• **WHAT THE EXERCISE ASKS**
Would you repeat every line of the material exactly?

• **LISTED RECORDS**
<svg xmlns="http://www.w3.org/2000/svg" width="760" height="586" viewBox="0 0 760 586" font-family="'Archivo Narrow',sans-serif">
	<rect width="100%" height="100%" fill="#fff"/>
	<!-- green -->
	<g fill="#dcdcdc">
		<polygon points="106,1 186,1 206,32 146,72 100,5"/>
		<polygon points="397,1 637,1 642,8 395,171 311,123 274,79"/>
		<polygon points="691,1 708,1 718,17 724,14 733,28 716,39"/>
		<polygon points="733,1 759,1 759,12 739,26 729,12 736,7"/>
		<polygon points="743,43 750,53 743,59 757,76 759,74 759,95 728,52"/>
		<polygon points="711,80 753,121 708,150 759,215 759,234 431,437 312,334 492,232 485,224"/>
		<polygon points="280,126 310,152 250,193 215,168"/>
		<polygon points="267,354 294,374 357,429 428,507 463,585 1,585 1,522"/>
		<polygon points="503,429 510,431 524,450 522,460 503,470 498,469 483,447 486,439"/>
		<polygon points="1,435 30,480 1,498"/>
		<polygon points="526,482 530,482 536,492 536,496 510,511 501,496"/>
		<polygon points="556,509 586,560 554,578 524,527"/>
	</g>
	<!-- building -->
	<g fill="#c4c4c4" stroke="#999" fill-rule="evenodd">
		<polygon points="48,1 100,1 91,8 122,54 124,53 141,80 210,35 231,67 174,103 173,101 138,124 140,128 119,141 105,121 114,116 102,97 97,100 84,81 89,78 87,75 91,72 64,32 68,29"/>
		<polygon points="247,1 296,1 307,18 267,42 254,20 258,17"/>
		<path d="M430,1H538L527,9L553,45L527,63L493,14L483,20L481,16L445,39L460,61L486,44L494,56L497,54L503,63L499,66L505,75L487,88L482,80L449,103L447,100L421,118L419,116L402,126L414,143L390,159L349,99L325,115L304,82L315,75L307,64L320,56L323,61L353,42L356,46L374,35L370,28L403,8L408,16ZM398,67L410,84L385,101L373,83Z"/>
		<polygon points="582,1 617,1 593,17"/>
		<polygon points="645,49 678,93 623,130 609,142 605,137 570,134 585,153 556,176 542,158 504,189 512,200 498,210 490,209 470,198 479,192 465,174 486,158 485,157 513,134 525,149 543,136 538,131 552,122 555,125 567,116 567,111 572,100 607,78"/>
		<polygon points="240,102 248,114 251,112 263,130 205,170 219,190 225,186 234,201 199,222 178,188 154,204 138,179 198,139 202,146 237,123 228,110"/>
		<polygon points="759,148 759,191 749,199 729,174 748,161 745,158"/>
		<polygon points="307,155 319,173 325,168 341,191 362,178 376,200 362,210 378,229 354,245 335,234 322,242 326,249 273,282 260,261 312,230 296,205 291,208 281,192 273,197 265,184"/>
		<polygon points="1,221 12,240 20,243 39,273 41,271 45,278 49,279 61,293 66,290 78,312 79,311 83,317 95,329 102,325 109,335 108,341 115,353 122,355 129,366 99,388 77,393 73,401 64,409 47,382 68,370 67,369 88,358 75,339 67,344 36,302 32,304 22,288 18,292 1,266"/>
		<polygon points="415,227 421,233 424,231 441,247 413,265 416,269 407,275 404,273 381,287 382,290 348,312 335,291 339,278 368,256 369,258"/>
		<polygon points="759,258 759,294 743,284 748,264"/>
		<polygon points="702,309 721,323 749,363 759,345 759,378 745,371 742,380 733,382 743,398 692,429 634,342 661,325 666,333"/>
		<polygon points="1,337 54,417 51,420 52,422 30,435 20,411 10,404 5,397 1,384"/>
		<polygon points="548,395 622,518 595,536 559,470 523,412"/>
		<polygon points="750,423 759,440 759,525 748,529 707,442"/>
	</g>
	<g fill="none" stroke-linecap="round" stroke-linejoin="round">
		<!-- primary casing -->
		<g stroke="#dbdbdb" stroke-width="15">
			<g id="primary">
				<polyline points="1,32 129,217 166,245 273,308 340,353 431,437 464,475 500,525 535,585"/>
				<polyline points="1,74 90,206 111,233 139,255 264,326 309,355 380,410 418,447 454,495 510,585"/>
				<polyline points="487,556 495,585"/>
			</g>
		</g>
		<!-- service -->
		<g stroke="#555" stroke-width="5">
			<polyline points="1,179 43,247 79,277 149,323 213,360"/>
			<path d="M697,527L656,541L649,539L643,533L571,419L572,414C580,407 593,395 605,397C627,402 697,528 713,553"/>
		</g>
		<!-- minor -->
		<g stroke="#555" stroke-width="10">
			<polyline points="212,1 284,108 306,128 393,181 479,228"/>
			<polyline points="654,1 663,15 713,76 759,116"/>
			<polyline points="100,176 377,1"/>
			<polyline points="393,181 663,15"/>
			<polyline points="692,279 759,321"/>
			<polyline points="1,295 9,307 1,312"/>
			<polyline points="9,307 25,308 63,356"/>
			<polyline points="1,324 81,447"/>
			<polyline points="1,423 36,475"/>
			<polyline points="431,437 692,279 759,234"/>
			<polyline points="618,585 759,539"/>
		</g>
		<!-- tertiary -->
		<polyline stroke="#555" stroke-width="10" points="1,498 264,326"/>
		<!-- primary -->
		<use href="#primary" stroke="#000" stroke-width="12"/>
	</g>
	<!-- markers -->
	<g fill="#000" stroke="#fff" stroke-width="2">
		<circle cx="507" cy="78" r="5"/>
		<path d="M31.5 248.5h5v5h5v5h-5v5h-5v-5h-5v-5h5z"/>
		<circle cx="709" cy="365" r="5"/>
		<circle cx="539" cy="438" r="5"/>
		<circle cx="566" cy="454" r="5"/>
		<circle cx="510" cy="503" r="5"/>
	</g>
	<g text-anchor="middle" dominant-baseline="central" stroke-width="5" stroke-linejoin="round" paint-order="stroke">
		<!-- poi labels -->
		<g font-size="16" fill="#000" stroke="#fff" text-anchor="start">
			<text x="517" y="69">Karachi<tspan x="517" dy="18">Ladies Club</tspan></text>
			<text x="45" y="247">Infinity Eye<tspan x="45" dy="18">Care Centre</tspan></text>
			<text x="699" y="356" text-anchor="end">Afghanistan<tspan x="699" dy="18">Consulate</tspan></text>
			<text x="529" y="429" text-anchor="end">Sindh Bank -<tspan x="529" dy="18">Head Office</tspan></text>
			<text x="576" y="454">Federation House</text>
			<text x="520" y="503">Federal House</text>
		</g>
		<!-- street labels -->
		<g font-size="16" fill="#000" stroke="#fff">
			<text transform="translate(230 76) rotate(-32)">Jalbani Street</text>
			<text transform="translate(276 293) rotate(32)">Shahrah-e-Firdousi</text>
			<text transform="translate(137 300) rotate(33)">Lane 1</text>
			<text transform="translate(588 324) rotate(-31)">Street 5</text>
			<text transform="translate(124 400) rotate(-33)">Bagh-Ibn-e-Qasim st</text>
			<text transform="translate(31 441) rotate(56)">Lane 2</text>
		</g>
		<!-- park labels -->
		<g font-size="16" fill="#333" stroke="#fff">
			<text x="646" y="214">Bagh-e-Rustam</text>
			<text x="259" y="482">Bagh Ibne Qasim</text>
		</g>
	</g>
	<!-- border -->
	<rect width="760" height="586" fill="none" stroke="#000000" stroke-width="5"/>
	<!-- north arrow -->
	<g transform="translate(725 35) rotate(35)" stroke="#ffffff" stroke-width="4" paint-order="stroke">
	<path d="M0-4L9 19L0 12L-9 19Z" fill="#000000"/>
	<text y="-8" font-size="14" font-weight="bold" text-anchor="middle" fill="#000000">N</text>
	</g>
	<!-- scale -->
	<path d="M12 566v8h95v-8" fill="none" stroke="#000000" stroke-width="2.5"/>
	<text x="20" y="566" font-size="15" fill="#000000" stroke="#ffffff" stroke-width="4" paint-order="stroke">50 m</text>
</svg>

• **WORKED SOLUTION**
<svg xmlns="http://www.w3.org/2000/svg" width="760" height="586" viewBox="0 0 760 586" font-family="'Archivo Narrow',sans-serif">
	<rect width="100%" height="100%" fill="#fff"/>
	<!-- green -->
	<g fill="#dcdcdc">
		<polygon points="106,1 186,1 206,32 146,72 100,5"/>
		<polygon points="397,1 637,1 642,8 395,171 311,123 274,79"/>
		<polygon points="691,1 708,1 718,17 724,14 733,28 716,39"/>
		<polygon points="733,1 759,1 759,12 739,26 729,12 736,7"/>
		<polygon points="743,43 750,53 743,59 757,76 759,74 759,95 728,52"/>
		<polygon points="711,80 753,121 708,150 759,215 759,234 431,437 312,334 492,232 485,224"/>
		<polygon points="280,126 310,152 250,193 215,168"/>
		<polygon points="267,354 294,374 357,429 428,507 463,585 1,585 1,522"/>
		<polygon points="503,429 510,431 524,450 522,460 503,470 498,469 483,447 486,439"/>
		<polygon points="1,435 30,480 1,498"/>
		<polygon points="526,482 530,482 536,492 536,496 510,511 501,496"/>
		<polygon points="556,509 586,560 554,578 524,527"/>
	</g>
	<!-- building -->
	<g fill="#c4c4c4" stroke="#999" fill-rule="evenodd">
		<polygon points="48,1 100,1 91,8 122,54 124,53 141,80 210,35 231,67 174,103 173,101 138,124 140,128 119,141 105,121 114,116 102,97 97,100 84,81 89,78 87,75 91,72 64,32 68,29"/>
		<polygon points="247,1 296,1 307,18 267,42 254,20 258,17"/>
		<path d="M430,1H538L527,9L553,45L527,63L493,14L483,20L481,16L445,39L460,61L486,44L494,56L497,54L503,63L499,66L505,75L487,88L482,80L449,103L447,100L421,118L419,116L402,126L414,143L390,159L349,99L325,115L304,82L315,75L307,64L320,56L323,61L353,42L356,46L374,35L370,28L403,8L408,16ZM398,67L410,84L385,101L373,83Z"/>
		<polygon points="582,1 617,1 593,17"/>
		<polygon points="645,49 678,93 623,130 609,142 605,137 570,134 585,153 556,176 542,158 504,189 512,200 498,210 490,209 470,198 479,192 465,174 486,158 485,157 513,134 525,149 543,136 538,131 552,122 555,125 567,116 567,111 572,100 607,78"/>
		<polygon points="240,102 248,114 251,112 263,130 205,170 219,190 225,186 234,201 199,222 178,188 154,204 138,179 198,139 202,146 237,123 228,110"/>
		<polygon points="759,148 759,191 749,199 729,174 748,161 745,158"/>
		<polygon points="307,155 319,173 325,168 341,191 362,178 376,200 362,210 378,229 354,245 335,234 322,242 326,249 273,282 260,261 312,230 296,205 291,208 281,192 273,197 265,184"/>
		<polygon points="1,221 12,240 20,243 39,273 41,271 45,278 49,279 61,293 66,290 78,312 79,311 83,317 95,329 102,325 109,335 108,341 115,353 122,355 129,366 99,388 77,393 73,401 64,409 47,382 68,370 67,369 88,358 75,339 67,344 36,302 32,304 22,288 18,292 1,266"/>
		<polygon points="415,227 421,233 424,231 441,247 413,265 416,269 407,275 404,273 381,287 382,290 348,312 335,291 339,278 368,256 369,258"/>
		<polygon points="759,258 759,294 743,284 748,264"/>
		<polygon points="702,309 721,323 749,363 759,345 759,378 745,371 742,380 733,382 743,398 692,429 634,342 661,325 666,333"/>
		<polygon points="1,337 54,417 51,420 52,422 30,435 20,411 10,404 5,397 1,384"/>
		<polygon points="548,395 622,518 595,536 559,470 523,412"/>
		<polygon points="750,423 759,440 759,525 748,529 707,442"/>
	</g>
	<g fill="none" stroke-linecap="round" stroke-linejoin="round">
		<!-- primary casing -->
		<g stroke="#dbdbdb" stroke-width="15">
			<g id="primary">
				<polyline points="1,32 129,217 166,245 273,308 340,353 431,437 464,475 500,525 535,585"/>
				<polyline points="1,74 90,206 111,233 139,255 264,326 309,355 380,410 418,447 454,495 510,585"/>
				<polyline points="487,556 495,585"/>
			</g>
		</g>
		<!-- service -->
		<g stroke="#555" stroke-width="5">
			<polyline points="1,179 43,247 79,277 149,323 213,360"/>
			<path d="M697,527L656,541L649,539L643,533L571,419L572,414C580,407 593,395 605,397C627,402 697,528 713,553"/>
		</g>
		<!-- minor -->
		<g stroke="#555" stroke-width="10">
			<polyline points="212,1 284,108 306,128 393,181 479,228"/>
			<polyline points="654,1 663,15 713,76 759,116"/>
			<polyline points="100,176 377,1"/>
			<polyline points="393,181 663,15"/>
			<polyline points="692,279 759,321"/>
			<polyline points="1,295 9,307 1,312"/>
			<polyline points="9,307 25,308 63,356"/>
			<polyline points="1,324 81,447"/>
			<polyline points="1,423 36,475"/>
			<polyline points="431,437 692,279 759,234"/>
			<polyline points="618,585 759,539"/>
		</g>
		<!-- tertiary -->
		<polyline stroke="#555" stroke-width="10" points="1,498 264,326"/>
		<!-- primary -->
		<use href="#primary" stroke="#000" stroke-width="12"/>
	</g>
	<!-- markers -->
	<g fill="#000" stroke="#fff" stroke-width="2">
		<circle cx="507" cy="78" r="5"/>
		<path d="M31.5 248.5h5v5h5v5h-5v5h-5v-5h-5v-5h5z"/>
		<circle cx="709" cy="365" r="5"/>
		<circle cx="539" cy="438" r="5"/>
		<circle cx="566" cy="454" r="5"/>
		<circle cx="510" cy="503" r="5"/>
	</g>
	<g text-anchor="middle" dominant-baseline="central" stroke-width="5" stroke-linejoin="round" paint-order="stroke">
		<!-- poi labels -->
		<g font-size="16" fill="#000" stroke="#fff" text-anchor="start">
			<text x="517" y="69">Karachi<tspan x="517" dy="18">Ladies Club</tspan></text>
			<text x="45" y="247">Infinity Eye<tspan x="45" dy="18">Care Centre</tspan></text>
			<text x="699" y="356" text-anchor="end">Afghanistan<tspan x="699" dy="18">Consulate</tspan></text>
			<text x="529" y="429" text-anchor="end">Sindh Bank -<tspan x="529" dy="18">Head Office</tspan></text>
			<text x="576" y="454">Federation House</text>
			<text x="520" y="503">Federal House</text>
		</g>
		<!-- street labels -->
		<g font-size="16" fill="#000" stroke="#fff">
			<text transform="translate(230 76) rotate(-32)">Jalbani Street</text>
			<text transform="translate(276 293) rotate(32)">Shahrah-e-Firdousi</text>
			<text transform="translate(137 300) rotate(33)">Lane 1</text>
			<text transform="translate(588 324) rotate(-31)">Street 5</text>
			<text transform="translate(124 400) rotate(-33)">Bagh-Ibn-e-Qasim st</text>
			<text transform="translate(31 441) rotate(56)">Lane 2</text>
		</g>
		<!-- park labels -->
		<g font-size="16" fill="#333" stroke="#fff">
			<text x="646" y="214">Bagh-e-Rustam</text>
			<text x="259" y="482">Bagh Ibne Qasim</text>
		</g>
	</g>
	<!-- border -->
	<rect width="760" height="586" fill="none" stroke="#000000" stroke-width="5"/>
	<!-- north arrow -->
	<g transform="translate(725 35) rotate(35)" stroke="#ffffff" stroke-width="4" paint-order="stroke">
	<path d="M0-4L9 19L0 12L-9 19Z" fill="#000000"/>
	<text y="-8" font-size="14" font-weight="bold" text-anchor="middle" fill="#000000">N</text>
	</g>
	<!-- scale -->
	<path d="M12 566v8h95v-8" fill="none" stroke="#000000" stroke-width="2.5"/>
	<text x="20" y="566" font-size="15" fill="#000000" stroke="#ffffff" stroke-width="4" paint-order="stroke">50 m</text>
</svg>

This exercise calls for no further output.